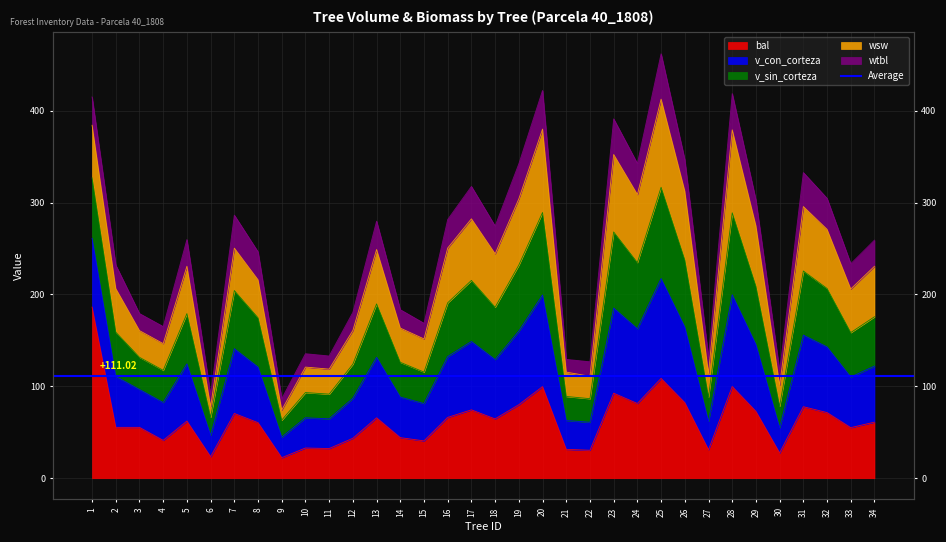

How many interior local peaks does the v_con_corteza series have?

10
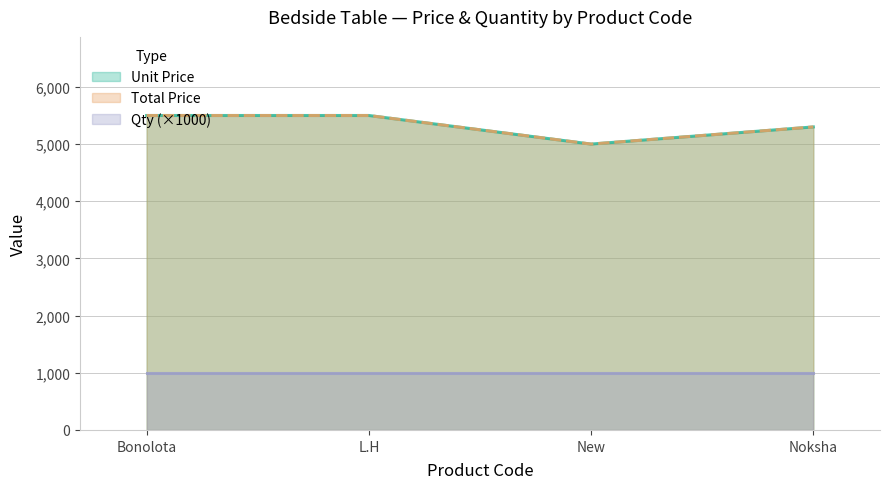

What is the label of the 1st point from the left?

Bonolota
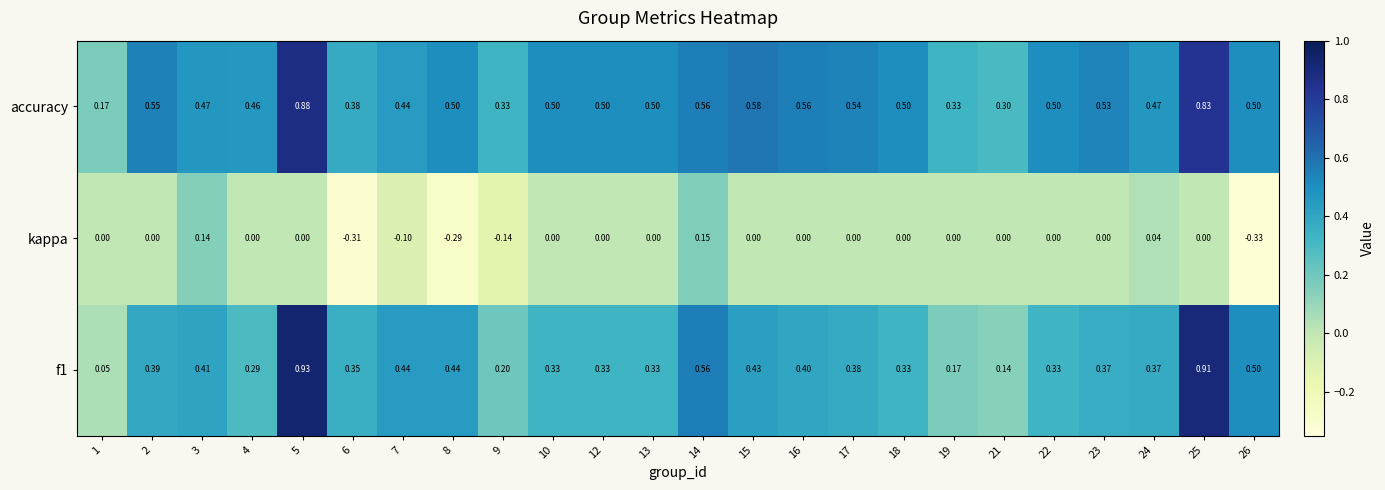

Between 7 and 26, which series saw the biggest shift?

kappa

▶ _Exercise objective_
Count the lines in the records above that contain the string "series". Reply with only the number.

▶ _Solved exercise_
2